The new Building Safety Bill contains some ground-breaking reforms designed to give residents and homeowners more protection by ensuring that residential buildings are both constructed safely and then kept safe thereafter. The Government says that the Bill will “deliver the biggest improvements to building safety in nearly 40 years”. It has been introduced following the Grenfell Tower disaster to enable the Government to fulfil its plan to end the cladding crisis and improve building safety.
Key elements of the bill
There are eight key elements to the Bill:
- Formation of a New Homes Ombudsman scheme which is to enable homebuyers to more easily challenge housebuilders’/developers’ service or poor workmanship; helping to improve building quality. After purchasing a new-build home from a developer, the purchaser would be able to submit a complaint against the developer within two years after completion. The complaint will be investigated by an independent ombudsman.
- Creation of the role of a Building Safety Regulator to oversee the safety and performance of all buildings, facilitate improvement in the competence of the industry and building control professionals, and lead to the implementation of the new regulatory framework for high-rise buildings.
- New building regulations will be introduced that require the setting of levels of competence and to stipulate who can undertake certain work.
- Residents in high-rise buildings will have more say in the management of their building and will be able to raise building safety concerns directly with the owners/managers. The owners/managers will have a duty to listen to them. If residents feel that their concerns are being ignored, they can raise them with the Building Safety Regulator.
- The Bill seeks to amend the Limitation Act to extend the amount of time available to claim compensation for sub-standard construction work from 6 to 15 years. This will apply retrospectively, meaning that owners of properties built in the last 15 years would be able to bring a claim for defective work.
- Reforms will be made to the regulation of construction materials and to the Regulatory Reform (Fire Safety) Order 2005, expanding the scope, in particular, to external parts of the building.
- Introduction of three gateways during the planning and construction process when building safety issues should be addressed: gateway one covers the planning stage and will utilise existing planning permission processes. Gateway two requires the Building Safety Regulator to be satisfied that the design meets the regulations requirements. Gateway three follows when the construction has been completed, the building control body will assess whether the work carried out meets the Building Regulations. The three gateways combined are intended to create a “golden thread” of safety information.
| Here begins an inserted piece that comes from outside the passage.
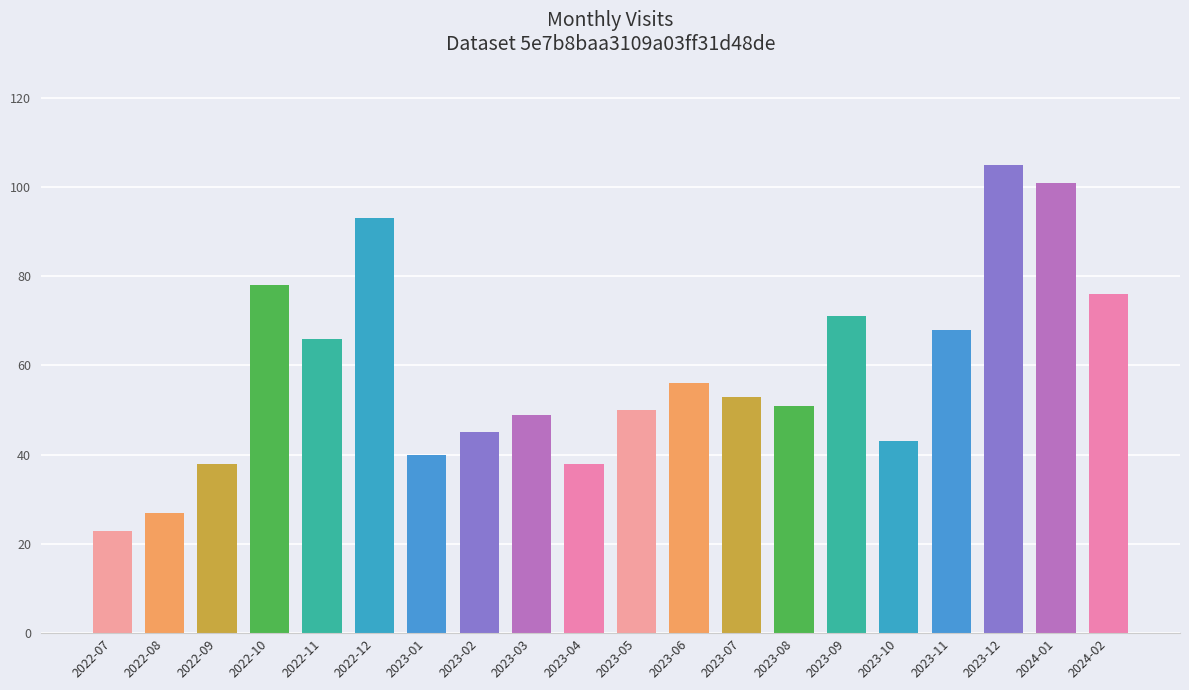

What is the label of the 7th bar from the left?

2023-01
- Introduction of a new developer tax. This will bea 4% tax on profits for developers whose profits exceed £25million per annum. The intention is that this tax will be used to help fund the Government’s cladding remediation costs.
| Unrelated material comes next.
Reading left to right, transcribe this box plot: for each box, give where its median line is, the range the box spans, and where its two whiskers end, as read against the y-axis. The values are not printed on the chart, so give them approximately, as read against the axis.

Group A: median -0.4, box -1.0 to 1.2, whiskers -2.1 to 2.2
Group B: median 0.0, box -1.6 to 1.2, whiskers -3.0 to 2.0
How will this impact building owners, developers and occupiers?
For building owners all this means that safety risks will need to be carefully managed and safety considered at every stage of a building’s lifetime. Those who do not meet their obligations may face criminal charges. For high-rise buildings, once occupied, an Accountable Person will need to be appointed who will be responsible for ensuring the fire and structural safety is being properly managed in the building. The Accountable Person can be a landlord or freeholder who is in charge of repairing the building.
For developers, the introduction of a new developer tax will have an impact on the largest development companies (with annual profits over £25m). Fire safety risks have to be carefully considered throughout the development and extend to external parts of the building.
For occupiers, the bill provides more protection and, if something goes wrong, more routes to seek a resolution (e.g. through the New Homes Ombudsman scheme).
The Bill is expected to receive Royal Assent in or around April 2022.